Peuple
Mercredi 26 janvier 2022, par
Un mot : Peuple
Récemment, lors d’une de nos conférences, une personne m’interpela à propos du vote du 29 mai 2005 sur le traité constitutionnel européen. Selon lui, on ne peut pas dire que c’est « le peuple » qui a répondu « non » lors de ce référendum dans la mesure où le « non » était disparate et rassemblait des éléments d’extrême droite autant que de gauche.
Passons sur le fait que le vote « oui » n’était pas caractérisé, lui non plus, par l’homogénéité et la clarté. Intéressons-nous à la question sous-jacente essentielle : la définition du « peuple » qui est souverain d’après l’article 3 de la constitution.
Mon interlocuteur semble considérer que le peuple revêt une connotation politique ou sociale. Il rappelle ainsi le vieux concept de « peuple de gauche ».
Il n’y a, à notre sens, d’un point de vue strictement juridique et de la logique démocratique, qu’un peuple français (le corps politique souverain) qui n’a pas d’orientation politique a priori et qui est traversé de préoccupations et tensions diverses. D’ailleurs, qui dit qu’un citoyen aurait, de façon pérenne, une étiquette politique ? Cette caractérisation peut évoluer, heureusement d’ailleurs, la seule chose permanente étant la qualité de citoyen.
Le vote du 29 mai 2005 fut celui de l’ensemble des citoyens confrontés à une question préalable et uniquement celui des citoyens au-delà de toute autre considération. On peut regretter le caractère par définition binaire des référendums mais c’est leur rôle de trancher, comme le ferait d’ailleurs un parlement appelé à ratifier un traité, l’adoption ou non d’un texte clefs en mains négocié par les diplomates ou les législateurs.
Il est alors scandaleux de voir certains vouloir récupérer le résultat du 29 mai 2005 au profit de telle ou telle chapelle ou sensibilité politique.
On se rappellera les tentatives de certains pour créer lors de la présidentielle de 2007, un candidat du « Non de gauche ». Au lieu de chercher à accroitre le souffle du résultat au référendum -expression de la souveraineté populaire et nationale-, de telle initiatives ont affaibli la dynamique du vote et, peut-être, ouvert la voie à la remise en cause à la remise en cause par le président Nicolas Sarkozy et ses soutiens sociaux-démocrates.
Il ne s’agit pas, ce disant, de nier les conflits, en particulier sociaux, ou les contradictions qui peuvent traverser le peuple tout entier.

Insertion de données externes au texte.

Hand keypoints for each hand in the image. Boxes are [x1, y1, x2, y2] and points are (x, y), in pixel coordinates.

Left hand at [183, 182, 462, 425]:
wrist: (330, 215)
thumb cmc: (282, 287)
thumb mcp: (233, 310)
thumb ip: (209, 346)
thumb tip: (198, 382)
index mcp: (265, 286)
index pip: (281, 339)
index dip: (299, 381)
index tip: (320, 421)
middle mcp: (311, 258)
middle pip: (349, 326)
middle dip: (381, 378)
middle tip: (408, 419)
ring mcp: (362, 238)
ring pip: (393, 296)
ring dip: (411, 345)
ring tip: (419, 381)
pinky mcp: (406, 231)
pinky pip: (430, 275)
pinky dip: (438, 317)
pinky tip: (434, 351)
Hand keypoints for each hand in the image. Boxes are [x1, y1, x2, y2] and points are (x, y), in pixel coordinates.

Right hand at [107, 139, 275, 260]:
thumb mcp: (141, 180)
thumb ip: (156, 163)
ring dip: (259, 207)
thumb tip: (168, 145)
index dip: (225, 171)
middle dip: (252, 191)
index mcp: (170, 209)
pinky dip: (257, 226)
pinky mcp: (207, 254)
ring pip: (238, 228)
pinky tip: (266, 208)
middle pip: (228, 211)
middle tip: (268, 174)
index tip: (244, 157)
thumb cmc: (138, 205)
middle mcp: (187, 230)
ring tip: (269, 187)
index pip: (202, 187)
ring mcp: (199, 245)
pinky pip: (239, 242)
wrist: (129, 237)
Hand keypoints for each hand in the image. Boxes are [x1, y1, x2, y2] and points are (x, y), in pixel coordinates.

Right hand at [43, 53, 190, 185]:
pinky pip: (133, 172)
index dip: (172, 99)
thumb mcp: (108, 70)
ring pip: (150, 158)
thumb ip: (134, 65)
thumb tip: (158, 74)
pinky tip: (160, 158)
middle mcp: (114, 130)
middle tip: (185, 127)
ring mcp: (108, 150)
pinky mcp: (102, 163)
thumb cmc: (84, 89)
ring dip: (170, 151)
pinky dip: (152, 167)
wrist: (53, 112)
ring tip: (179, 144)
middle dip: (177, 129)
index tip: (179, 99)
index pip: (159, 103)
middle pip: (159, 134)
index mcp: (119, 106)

Il s’agit de rappeler l’intérêt général et la manière dont les luttes sociales peuvent s’inscrire, comme le pensait Jean Jaurès, dans le cadre démocratique. La démocratie est précisément le lieu où s’expriment les débats et qui les tranche de façon libre et raisonné comme en 2005. C’est ce cadre qui permet l’expression du peuple autant que ses contradictions internes. Il est temps d’en rappeler la force autant que les limites. Et de respecter son verdict au lieu de tenter de se l’approprier.